包装器结构的原因是，您不能将成员函数指针转换为void *或任何其他对象指针类型，即使使用reexplain cast，也不能，因此我们传递成员函数指针的地址。您可以选择将MemberFunctionPointer结构放在堆上，例如使用unique_ptr，如果它需要比这个简单示例中的活得更长。

You can also wrap these three arguments in a single structure on the C side, rather than pass them individually:

您也可以将这三个参数封装在C端的一个结构中，而不是单独传递它们:

struct IntIntFunction
{
    int (*caller)(const void *, const void *, int);
    const void *function;
    const void *closure;
};

#define INVOKE(f, ...) ((f).caller((f).function, (f).closure, __VA_ARGS__))

int
c_call(IntIntFunction function)
{
    return INVOKE(function, 10);
}

0  

The problem with this solution is when you call makeAdder with parameter values.. Couldn't solve it but I'm posting just in case someone else can..

这个解决方案的问题是当您使用参数值调用makeAdder时。
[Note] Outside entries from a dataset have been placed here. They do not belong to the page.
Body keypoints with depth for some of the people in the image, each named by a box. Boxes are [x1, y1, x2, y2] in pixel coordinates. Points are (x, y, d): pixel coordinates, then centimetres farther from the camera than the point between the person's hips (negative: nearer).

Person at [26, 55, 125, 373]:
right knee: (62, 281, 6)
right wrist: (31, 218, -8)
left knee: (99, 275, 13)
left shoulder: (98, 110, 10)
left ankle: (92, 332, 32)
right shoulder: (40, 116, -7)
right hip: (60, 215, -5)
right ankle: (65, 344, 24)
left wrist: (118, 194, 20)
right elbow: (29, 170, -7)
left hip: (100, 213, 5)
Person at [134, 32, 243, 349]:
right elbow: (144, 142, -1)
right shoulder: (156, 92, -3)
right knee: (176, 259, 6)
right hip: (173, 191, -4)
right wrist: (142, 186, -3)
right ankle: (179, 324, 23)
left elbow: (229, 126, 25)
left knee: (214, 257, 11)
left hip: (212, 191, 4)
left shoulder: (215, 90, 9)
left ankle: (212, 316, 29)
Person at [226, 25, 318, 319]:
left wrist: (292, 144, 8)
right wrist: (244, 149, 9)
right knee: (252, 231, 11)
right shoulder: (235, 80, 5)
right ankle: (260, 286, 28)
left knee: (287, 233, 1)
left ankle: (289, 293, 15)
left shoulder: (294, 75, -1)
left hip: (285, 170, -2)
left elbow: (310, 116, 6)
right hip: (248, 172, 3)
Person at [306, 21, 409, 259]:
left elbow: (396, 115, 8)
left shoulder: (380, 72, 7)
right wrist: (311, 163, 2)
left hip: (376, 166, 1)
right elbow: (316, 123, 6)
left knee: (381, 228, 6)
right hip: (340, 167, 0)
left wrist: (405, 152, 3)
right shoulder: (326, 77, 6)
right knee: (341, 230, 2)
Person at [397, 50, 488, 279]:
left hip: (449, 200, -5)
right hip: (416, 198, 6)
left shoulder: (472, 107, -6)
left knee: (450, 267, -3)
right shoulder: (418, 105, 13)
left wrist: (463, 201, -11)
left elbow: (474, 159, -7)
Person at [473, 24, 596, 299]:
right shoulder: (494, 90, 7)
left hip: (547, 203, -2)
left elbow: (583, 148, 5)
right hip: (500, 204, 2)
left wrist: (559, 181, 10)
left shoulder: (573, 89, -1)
我不能解决这个问题，但我只是发帖子以防别人能解决。

template <typename FunctionPointerType, typename Lambda, typename ReturnType, typename ...Args>
inline FunctionPointerType MakeFunc(Lambda&& lambda, ReturnType (*)(Args...))
{
    thread_local std::function<ReturnType(Args...)> func(lambda);

    struct Dummy
    {
        static ReturnType CallLambda(Args... args)
        {
            return func(std::forward<Args>(args)...);
        }
    };

    return &Dummy::CallLambda;
}

template <typename FunctionPointerType, typename Lambda>
FunctionPointerType MakeFunc(Lambda&& lambda)
{
    return MakeFunc<FunctionPointerType, Lambda>(std::forward<Lambda>(lambda), FunctionPointerType());
}


typedef int(*AdderFunction)(int);

AdderFunction makeAdder(int amount) {
    return MakeFunc<int(*)(int)>([amount] (int n) {
        return n + amount;
    });
}

extern "C" {
    typedef int(*CAdderFunction)(int);

    CAdderFunction makeCAdder(int amount)
    {
        return makeAdder(amount);
    }
}

It works by storing the lambda a thread local std::function. Then return a pointer to a static function which will call the lambda with the parameters passed in.

它的工作方式是存储lambda线程本地std::函数。然后返回一个指向静态函数的指针，该函数将调用带有传入参数的lambda函数。

I thought about using an unordered_map and keeping track of each makeAdder call but then you can't reference it from static context..

我想过使用unordered_map并跟踪每个makeAdder调用，但是不能从静态上下文引用它。